When we first moved into the new neighborhood it was nothing but a flat stretch of barren land with rocks surrounded by wind-scattered pebbles. There were new buildings everywhere, or building sites, half saturated in puddles of yellow water. The low, scraggy bushes didn’t come until much later. The neighborhood was exposed to the sea and frequent blasts of wind from which it was impossible to create any shelter in the gardens. People had given up planting flowers in the soil. Mom was the first person who tried to plant trees in the area and, in the early years, was viewed as a bit of an eccentric for attempting the impossible. While others contented themselves with creating lawns or, at the very most, low hedges between the gardens, to be able to bask in the breeze for those three days in the summer, she was out there planting laburnum, maple, ash, and blossoming shrubs on the more shielded side of the house. She never gave up, though, even if she had to plant the scions straight into the rocks.
The second summer Dad built a greenhouse south of the house. We first placed the plants in the greenhouse and then took them out into the garden in the first or second week of June when there was no longer any frost at night. Initially we were only going to keep them outside for the summer and then move them back into the greenhouse, but eventually, if there was a mild autumn, we’d prolong their stay outside by another month or so. Then one winter we even let our plants rest under a six-and-a-half-foot-high blanket of snow. In the end there was nothing that wouldn’t grow in Mom’s garden; everything seemed to blossom in her hands. Bit by bit, the patch grew into a fairy-tale garden that attracted attention and wonderment. Since Mom’s death, the women in the neighborhood have sometimes asked me for advice. It just needs a little bit of care and, most of all, time, my mother would have said — that was pretty much her gardening philosophy in a nutshell.
— I admit you and your mother had your own world that Jósef and I weren’t a part of; maybe we didn’t understand it.
Lately Dad has been referring to himself and Jósef as a unit — Jósef and myself, he says.
Mom sometimes felt an urge to go out and work in the garden or greenhouse in the heart of midsummer nights. It was as if she didn’t need to sleep the way other people did, especially in the summer. When I’d come home in the early hours after a night out with my friends, there would be Mom on the flower bed with her red plastic bucket and pink floral gardening gloves while Dad was fast asleep inside. Naturally there wasn’t a soul in sight, and everything was so incredibly still. Mom would say hi and look at me as if she knew something about me that I didn’t. Then I would sit beside her in the grass for a few quarters of an hour and pull up some weeds as a token gesture, just to keep her company.

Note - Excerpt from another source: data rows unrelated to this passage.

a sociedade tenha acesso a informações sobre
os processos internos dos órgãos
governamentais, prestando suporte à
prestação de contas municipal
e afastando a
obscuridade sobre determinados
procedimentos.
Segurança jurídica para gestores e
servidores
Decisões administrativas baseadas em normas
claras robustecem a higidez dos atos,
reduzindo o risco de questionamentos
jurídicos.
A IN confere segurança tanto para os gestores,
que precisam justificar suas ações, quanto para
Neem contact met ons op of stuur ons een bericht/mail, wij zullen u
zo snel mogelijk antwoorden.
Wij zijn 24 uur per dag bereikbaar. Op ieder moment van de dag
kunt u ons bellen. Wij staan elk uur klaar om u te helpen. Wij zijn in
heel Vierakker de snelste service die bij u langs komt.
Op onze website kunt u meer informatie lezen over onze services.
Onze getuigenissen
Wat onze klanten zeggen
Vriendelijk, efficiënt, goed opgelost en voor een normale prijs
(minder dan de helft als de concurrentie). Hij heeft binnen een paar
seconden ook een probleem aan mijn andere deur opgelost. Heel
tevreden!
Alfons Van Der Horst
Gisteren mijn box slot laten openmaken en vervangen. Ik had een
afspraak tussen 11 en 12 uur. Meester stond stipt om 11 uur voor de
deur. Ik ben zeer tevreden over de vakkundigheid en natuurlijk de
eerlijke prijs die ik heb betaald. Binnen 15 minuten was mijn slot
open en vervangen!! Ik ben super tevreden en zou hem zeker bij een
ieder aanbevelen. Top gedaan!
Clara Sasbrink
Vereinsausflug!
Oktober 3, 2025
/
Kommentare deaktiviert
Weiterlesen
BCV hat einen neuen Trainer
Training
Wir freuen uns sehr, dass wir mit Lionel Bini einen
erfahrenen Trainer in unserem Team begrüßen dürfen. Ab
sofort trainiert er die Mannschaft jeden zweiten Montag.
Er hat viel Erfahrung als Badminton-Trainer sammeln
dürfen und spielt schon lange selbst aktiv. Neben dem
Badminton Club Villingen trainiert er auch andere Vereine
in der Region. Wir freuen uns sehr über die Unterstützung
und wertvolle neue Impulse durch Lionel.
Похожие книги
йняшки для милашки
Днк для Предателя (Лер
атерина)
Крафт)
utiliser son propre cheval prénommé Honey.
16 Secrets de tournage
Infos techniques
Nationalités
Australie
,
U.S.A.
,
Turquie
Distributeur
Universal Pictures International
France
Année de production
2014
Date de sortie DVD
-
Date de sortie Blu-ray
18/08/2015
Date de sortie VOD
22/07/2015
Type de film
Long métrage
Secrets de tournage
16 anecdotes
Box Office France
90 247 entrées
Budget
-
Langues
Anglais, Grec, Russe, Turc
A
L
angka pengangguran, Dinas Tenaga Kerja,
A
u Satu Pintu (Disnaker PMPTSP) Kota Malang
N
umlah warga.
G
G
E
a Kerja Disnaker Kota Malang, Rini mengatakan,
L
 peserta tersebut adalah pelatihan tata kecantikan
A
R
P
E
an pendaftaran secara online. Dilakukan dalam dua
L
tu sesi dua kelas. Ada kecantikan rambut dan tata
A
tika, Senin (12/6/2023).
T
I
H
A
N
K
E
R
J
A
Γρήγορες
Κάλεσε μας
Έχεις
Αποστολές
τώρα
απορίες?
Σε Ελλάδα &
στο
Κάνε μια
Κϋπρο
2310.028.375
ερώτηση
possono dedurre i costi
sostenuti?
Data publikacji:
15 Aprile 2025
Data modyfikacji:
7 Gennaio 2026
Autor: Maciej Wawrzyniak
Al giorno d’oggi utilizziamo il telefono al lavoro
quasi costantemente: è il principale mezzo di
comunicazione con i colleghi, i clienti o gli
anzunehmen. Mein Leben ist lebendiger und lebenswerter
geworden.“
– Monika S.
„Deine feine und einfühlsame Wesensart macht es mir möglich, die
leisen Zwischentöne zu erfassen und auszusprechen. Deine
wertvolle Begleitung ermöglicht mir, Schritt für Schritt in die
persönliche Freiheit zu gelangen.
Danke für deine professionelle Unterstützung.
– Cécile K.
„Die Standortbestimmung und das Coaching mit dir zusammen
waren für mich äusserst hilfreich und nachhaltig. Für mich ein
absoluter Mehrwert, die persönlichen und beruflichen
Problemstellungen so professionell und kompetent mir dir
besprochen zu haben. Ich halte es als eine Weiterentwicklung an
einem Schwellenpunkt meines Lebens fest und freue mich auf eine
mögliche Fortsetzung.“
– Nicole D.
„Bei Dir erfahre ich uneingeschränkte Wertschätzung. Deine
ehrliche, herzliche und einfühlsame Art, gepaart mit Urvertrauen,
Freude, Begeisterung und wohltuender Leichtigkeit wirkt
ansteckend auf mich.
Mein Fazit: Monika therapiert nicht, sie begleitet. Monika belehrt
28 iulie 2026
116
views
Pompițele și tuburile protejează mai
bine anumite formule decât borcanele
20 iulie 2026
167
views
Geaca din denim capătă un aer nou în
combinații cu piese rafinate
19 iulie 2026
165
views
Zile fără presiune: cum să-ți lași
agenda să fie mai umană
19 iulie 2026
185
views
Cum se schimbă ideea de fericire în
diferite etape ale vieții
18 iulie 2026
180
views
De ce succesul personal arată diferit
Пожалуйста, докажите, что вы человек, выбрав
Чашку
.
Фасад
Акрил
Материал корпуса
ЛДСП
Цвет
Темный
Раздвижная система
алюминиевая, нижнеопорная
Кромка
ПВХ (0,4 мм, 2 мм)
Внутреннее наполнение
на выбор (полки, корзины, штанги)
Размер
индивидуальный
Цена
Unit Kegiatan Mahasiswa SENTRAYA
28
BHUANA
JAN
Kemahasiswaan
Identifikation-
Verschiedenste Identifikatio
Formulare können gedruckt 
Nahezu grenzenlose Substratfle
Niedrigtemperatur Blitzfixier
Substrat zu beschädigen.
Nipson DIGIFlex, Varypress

I might have had half a bottle of beer in my hand, which I’d prop up in the flower bed while I lie down, rest my chin in the palms of my cupped hands and gaze at the drifting puffs of cloud. Whenever I wanted to be alone with Mom, I went out to her in the greenhouse or in the garden; that’s where we could talk together. Sometimes she’d seem distracted and I’d ask her what she was thinking and she’d just say, “Yeah, yeah, I like what you’re saying.” And then she’d give me an approving and encouraging smile.
— There’s no great future in gardening for a brilliant student like you.
— Since when am I a brilliant student?
— I might be old, lad, but I’m not senile. It so happens that I’ve kept all your exam results. Top of the class at the age of twelve. Top of your year at the age of sixteen, graduating with flying colors.
— I can’t believe you keep that stuff. It was on top of a box somewhere in the basement. Throw that garbage away, Dad.
— Too late, Lobbi, I’ve asked Thröstur to frame it for me.
— You’re not serious?
— So are you thinking of a university degree then?
— No, not at the moment.
— How about botany?
— No.
— Biology?
— No.
— Then how about plant physiology or plant genetics with an emphasis on plant biotechnology?
Dad has obviously been reading up on this stuff. He keeps both hands firmly gripped on the wheel with his eyes glued to the road.